The Danish Documentary Films website lists his films to include “Damascus and the Last Manifestations” (2011), “On the Other Side” (2012), “Behind the White Color” (2014) and “My Escape” (2016). “Last Men in Aleppo” (2017), directed by Fayyad (co-director Steen Johannessen), won the international documentary competition at Sundance Film Festival as well as CPH:DOX’ main award DOX:AWARD. The film was since nominated for an Oscar in the category for Best Documentary. ‘Last Men in Aleppo’ won the award for Best Current Affairs Documentary at the annual News and Documentary Emmy Awards in 2018.
National Geographic Documentary Films has achieved remarkable success in a very short time. Most recently, the critically acclaimed film Free Solo won both the Academy Award and the BAFTA Award for Best Documentary Feature — in addition to CAS, MPSE, Critics’ Choice and Cinema Eye wins. In 2017, two films released under the Documentary Films banner, Jane and LA 92,made the Oscar shortlist for Best Documentary Feature, and both won Emmys: LA 92 for Special Merit and Jane for Best Director and Best Cinematography.
For National Geographic Documentary Films, executive producers are Carolyn Bernstein and Ryan Harrington. For National Geographic Channel, executive producer is Matt Renner.

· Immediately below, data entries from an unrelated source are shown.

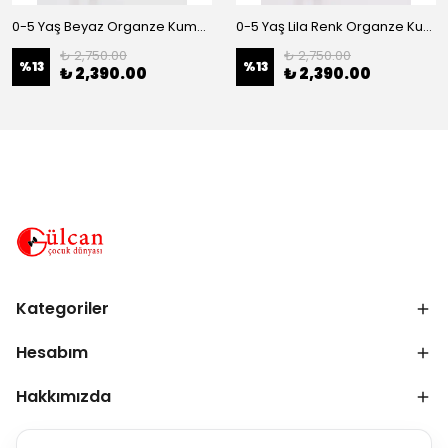
0-5 Yaş Beyaz Organze Kumaş Bel İnci Kemerli Midi Boy Arkası Lastikli Abiye
0-5 Yaş Lila Renk Organze Kumaş Bel İnci Kemerli Midi Boy Arkası Lastikli Abiye
₺ 2,750.00
₺ 2,750.00
%
13
%
13
₺ 2,390.00
₺ 2,390.00
Kategoriler
Hesabım
Hakkımızda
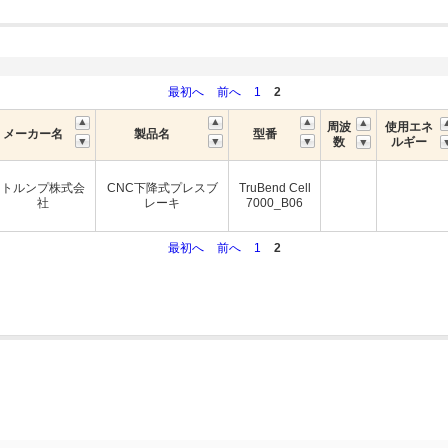
最初へ
前へ
1
2
周波
使用エネ
メーカー名
製品名
型番
数
ルギー
トルンプ株式会
CNC下降式プレスブ
TruBend Cell
社
レーキ
7000_B06
最初へ
前へ
1
2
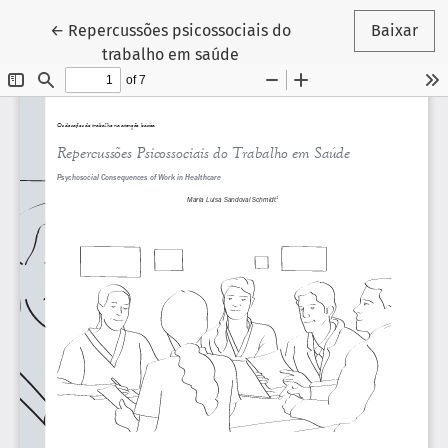
Voltar aos Detalhes do Artigo
←
Repercussões psicossociais do
Baixar
trabalho em saúde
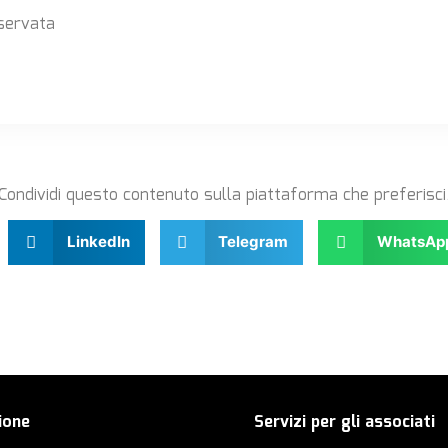
servata
Condividi questo contenuto sulla piattaforma che preferisci
LinkedIn
Telegram
WhatsAp
ione
Servizi per gli associati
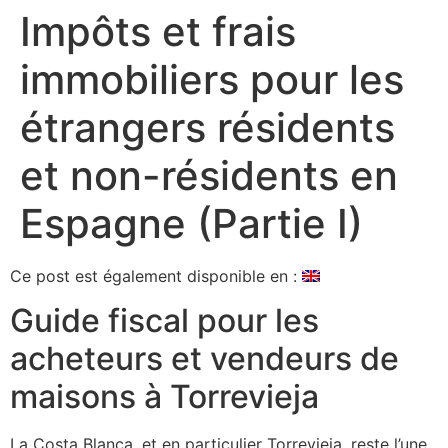
Impôts et frais
immobiliers pour les
étrangers résidents
et non-résidents en
Espagne (Partie I)
Ce post est également disponible en :
Guide fiscal pour les
acheteurs et vendeurs de
maisons à Torrevieja
La Costa Blanca, et en particulier Torrevieja, reste l’une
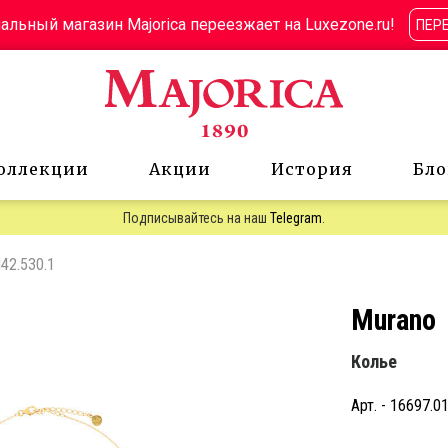
льный магазин Majorica переезжает на Luxezone.ru!
ПЕР
оллекции
Акции
История
Бло
Подписывайтесь на наш
Telegram
.
N42.530.1
Murano
Колье
Арт. - 16697.0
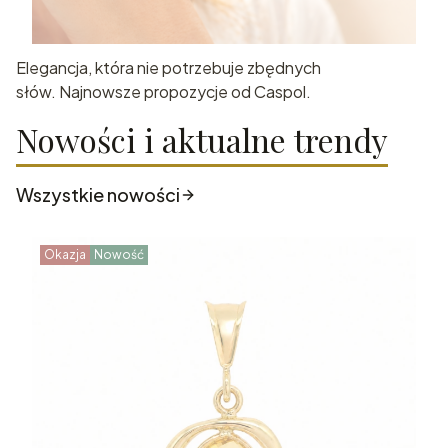
Elegancja, która nie potrzebuje zbędnych
słów. Najnowsze propozycje od Caspol.
Nowości i aktualne trendy
Wszystkie nowości
Okazja
Nowość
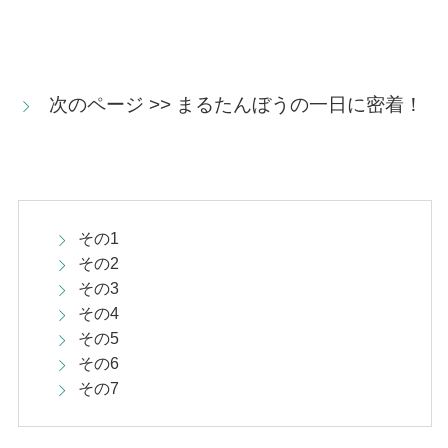
次のページ >> まるたんぼうの一日に密着！
その1
その2
その3
その4
その5
その6
その7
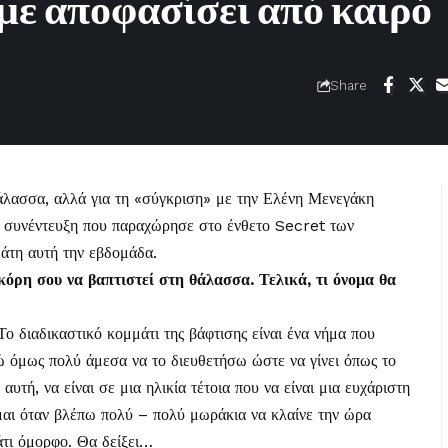
υμε αποφασίσει από καιρό
Share
 θάλασσα, αλλά για τη «σύγκριση» με την Ελένη Μενεγάκη
 συνέντευξη που παραχώρησε στο ένθετο Secret των
άτη αυτή την εβδομάδα.
κόρη σου να βαπτιστεί στη θάλασσα. Τελικά, τι όνομα θα
Το διαδικαστικό κομμάτι της βάφτισης είναι ένα νήμα που
ώ όμως πολύ άμεσα να το διευθετήσω ώστε να γίνει όπως το
υτή, να είναι σε μια ηλικία τέτοια που να είναι μια ευχάριστη
έμαι όταν βλέπω πολύ – πολύ μωράκια να κλαίνε την ώρα
άτι όμορφο. Θα δείξει…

About National Geographic Documentary Films
The Cave announcement follows the recent greenlight announcements of Rebuilding Paradise from Academy Award-winning director Ron Howard and The Untitled Thai Cave Rescue Project (wt) from Academy Award-winning director Kevin Macdonald, National Geographic Documentary Films is committed to bringing the world premium, feature documentaries that cover timely, provocative and globally relevant stories from the very best documentary filmmakers in the world.
The announcement comes as the Museum of the Moving Image prepares to honor National Geographic for its accomplishments over the past few years, including the success of its newly formed documentary film unit — which recently won the Oscar and BAFTA for Best Documentary Feature of 2018 for Free Solo.
National Geographic Documentary Films is a division of National Geographic Partners, a joint venture between Disney and the National Geographic Society. Furthering knowledge and understanding of our world has been the core purpose of National Geographic for 131 years, and now we are committed to going deeper, pushing boundaries, going further for our consumers … and reaching millions of people around the world in 172 countries and 43 languages every month as we do it. NGP returns 27 percent of our proceeds to the nonprofit National Geographic Society to fund work in the areas of science, exploration, conservation and education. For more information visit natgeotv.com or nationalgeographic.com, or find us on Facebook, Twitter, Instagram, YouTube, LinkedIn and Pinterest.
About Danish Documentary
For over a decade, Danish Documentary Production (founded in 2007) has been an international key player in the world of high-end cinematic documentary films. The company is run by three talented directors and their producer. The directors are Pernille Rose Grønkjær, behind such films as “The Monastery – Mr. Vig and the Nun” (IDFA winner), “Genetic Me” and “Hunting for Hedonia”; Eva Mulvad, who directed “A Modern Man,” “The Good Life” and “Enemies of Happiness” (Sundance and IDFA winner); and Mikala Krogh, director of “A Normal Life” (CPH:DOX audience award), “Cairo Garbage,” “Everything Is Relative” and “The Newsroom – Off the Record.” The producer who oversees the company is Sigrid Dyekjær, who has produced all of its recent films, along with several others as well.
About Feras Fayyad
The Academy Award-nominated filmmaker Feras Fayyad has directed and edited a number of films, both documentary and fiction; the latest, “Last Men in Aleppo” (2017) won the award for Best Current Affairs Documentary at the annual News and Documentary Emmy Awards in 2018. Fayyad has received international recognition for his work on contemporary Syrian issues and the political transformation of the Arab world.